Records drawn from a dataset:
============

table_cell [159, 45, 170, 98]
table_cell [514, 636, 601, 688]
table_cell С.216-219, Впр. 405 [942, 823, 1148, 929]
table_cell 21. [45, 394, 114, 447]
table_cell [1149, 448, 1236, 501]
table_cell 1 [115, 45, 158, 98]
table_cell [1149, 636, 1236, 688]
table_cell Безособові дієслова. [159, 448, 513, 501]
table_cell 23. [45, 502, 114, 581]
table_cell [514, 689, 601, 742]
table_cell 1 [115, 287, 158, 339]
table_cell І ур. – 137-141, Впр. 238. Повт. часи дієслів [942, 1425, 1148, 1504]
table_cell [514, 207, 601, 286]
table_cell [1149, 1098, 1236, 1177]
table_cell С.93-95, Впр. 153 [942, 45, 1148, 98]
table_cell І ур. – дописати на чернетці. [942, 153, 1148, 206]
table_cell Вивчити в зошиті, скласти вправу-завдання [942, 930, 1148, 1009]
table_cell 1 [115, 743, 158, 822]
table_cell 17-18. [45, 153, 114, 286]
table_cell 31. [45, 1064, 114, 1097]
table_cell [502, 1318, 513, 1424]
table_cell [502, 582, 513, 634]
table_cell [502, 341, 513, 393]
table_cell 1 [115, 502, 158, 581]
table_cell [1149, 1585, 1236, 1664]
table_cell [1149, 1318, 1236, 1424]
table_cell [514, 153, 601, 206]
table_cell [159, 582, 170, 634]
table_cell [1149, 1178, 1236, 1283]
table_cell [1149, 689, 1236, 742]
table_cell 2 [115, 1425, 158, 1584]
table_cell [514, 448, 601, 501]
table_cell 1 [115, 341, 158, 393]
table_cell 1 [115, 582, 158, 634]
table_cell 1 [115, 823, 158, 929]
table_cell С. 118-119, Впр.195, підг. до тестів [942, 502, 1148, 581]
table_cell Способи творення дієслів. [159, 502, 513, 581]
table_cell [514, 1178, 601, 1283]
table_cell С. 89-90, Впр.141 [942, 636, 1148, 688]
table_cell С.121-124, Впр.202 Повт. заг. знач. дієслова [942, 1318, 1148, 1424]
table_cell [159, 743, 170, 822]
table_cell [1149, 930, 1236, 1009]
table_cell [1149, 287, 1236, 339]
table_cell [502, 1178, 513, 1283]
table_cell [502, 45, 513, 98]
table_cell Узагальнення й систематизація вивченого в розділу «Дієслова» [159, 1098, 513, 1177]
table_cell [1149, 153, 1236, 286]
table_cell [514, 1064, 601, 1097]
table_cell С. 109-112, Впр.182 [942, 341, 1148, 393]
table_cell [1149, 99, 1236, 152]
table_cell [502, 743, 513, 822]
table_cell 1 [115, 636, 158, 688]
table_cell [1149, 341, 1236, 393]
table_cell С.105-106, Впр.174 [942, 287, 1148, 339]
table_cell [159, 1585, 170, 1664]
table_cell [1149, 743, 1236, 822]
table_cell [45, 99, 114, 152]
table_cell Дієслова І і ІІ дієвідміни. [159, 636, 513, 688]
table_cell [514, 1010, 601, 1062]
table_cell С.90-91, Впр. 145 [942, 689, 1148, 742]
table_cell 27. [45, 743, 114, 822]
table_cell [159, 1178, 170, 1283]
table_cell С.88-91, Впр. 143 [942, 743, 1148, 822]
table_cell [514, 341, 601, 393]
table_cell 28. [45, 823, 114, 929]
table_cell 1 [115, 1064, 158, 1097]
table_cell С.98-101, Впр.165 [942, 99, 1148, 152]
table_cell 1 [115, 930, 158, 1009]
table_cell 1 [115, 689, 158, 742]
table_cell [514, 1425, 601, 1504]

============

Instructions for the task >>
Word for word, write out each record shown above.

Answer below >>
table_cell [159, 45, 170, 98]
table_cell [514, 636, 601, 688]
table_cell С.216-219, Впр. 405 [942, 823, 1148, 929]
table_cell 21. [45, 394, 114, 447]
table_cell [1149, 448, 1236, 501]
table_cell 1 [115, 45, 158, 98]
table_cell [1149, 636, 1236, 688]
table_cell Безособові дієслова. [159, 448, 513, 501]
table_cell 23. [45, 502, 114, 581]
table_cell [514, 689, 601, 742]
table_cell 1 [115, 287, 158, 339]
table_cell І ур. – 137-141, Впр. 238. Повт. часи дієслів [942, 1425, 1148, 1504]
table_cell [514, 207, 601, 286]
table_cell [1149, 1098, 1236, 1177]
table_cell С.93-95, Впр. 153 [942, 45, 1148, 98]
table_cell І ур. – дописати на чернетці. [942, 153, 1148, 206]
table_cell Вивчити в зошиті, скласти вправу-завдання [942, 930, 1148, 1009]
table_cell 1 [115, 743, 158, 822]
table_cell 17-18. [45, 153, 114, 286]
table_cell 31. [45, 1064, 114, 1097]
table_cell [502, 1318, 513, 1424]
table_cell [502, 582, 513, 634]
table_cell [502, 341, 513, 393]
table_cell 1 [115, 502, 158, 581]
table_cell [1149, 1585, 1236, 1664]
table_cell [1149, 1318, 1236, 1424]
table_cell [514, 153, 601, 206]
table_cell [159, 582, 170, 634]
table_cell [1149, 1178, 1236, 1283]
table_cell [1149, 689, 1236, 742]
table_cell 2 [115, 1425, 158, 1584]
table_cell [514, 448, 601, 501]
table_cell 1 [115, 341, 158, 393]
table_cell 1 [115, 582, 158, 634]
table_cell 1 [115, 823, 158, 929]
table_cell С. 118-119, Впр.195, підг. до тестів [942, 502, 1148, 581]
table_cell Способи творення дієслів. [159, 502, 513, 581]
table_cell [514, 1178, 601, 1283]
table_cell С. 89-90, Впр.141 [942, 636, 1148, 688]
table_cell С.121-124, Впр.202 Повт. заг. знач. дієслова [942, 1318, 1148, 1424]
table_cell [159, 743, 170, 822]
table_cell [1149, 930, 1236, 1009]
table_cell [1149, 287, 1236, 339]
table_cell [502, 1178, 513, 1283]
table_cell [502, 45, 513, 98]
table_cell Узагальнення й систематизація вивченого в розділу «Дієслова» [159, 1098, 513, 1177]
table_cell [1149, 153, 1236, 286]
table_cell [514, 1064, 601, 1097]
table_cell С. 109-112, Впр.182 [942, 341, 1148, 393]
table_cell [1149, 99, 1236, 152]
table_cell [502, 743, 513, 822]
table_cell 1 [115, 636, 158, 688]
table_cell [1149, 341, 1236, 393]
table_cell С.105-106, Впр.174 [942, 287, 1148, 339]
table_cell [159, 1585, 170, 1664]
table_cell [1149, 743, 1236, 822]
table_cell [45, 99, 114, 152]
table_cell Дієслова І і ІІ дієвідміни. [159, 636, 513, 688]
table_cell [514, 1010, 601, 1062]
table_cell С.90-91, Впр. 145 [942, 689, 1148, 742]
table_cell 27. [45, 743, 114, 822]
table_cell [159, 1178, 170, 1283]
table_cell С.88-91, Впр. 143 [942, 743, 1148, 822]
table_cell [514, 341, 601, 393]
table_cell 28. [45, 823, 114, 929]
table_cell 1 [115, 1064, 158, 1097]
table_cell С.98-101, Впр.165 [942, 99, 1148, 152]
table_cell 1 [115, 930, 158, 1009]
table_cell 1 [115, 689, 158, 742]
table_cell [514, 1425, 601, 1504]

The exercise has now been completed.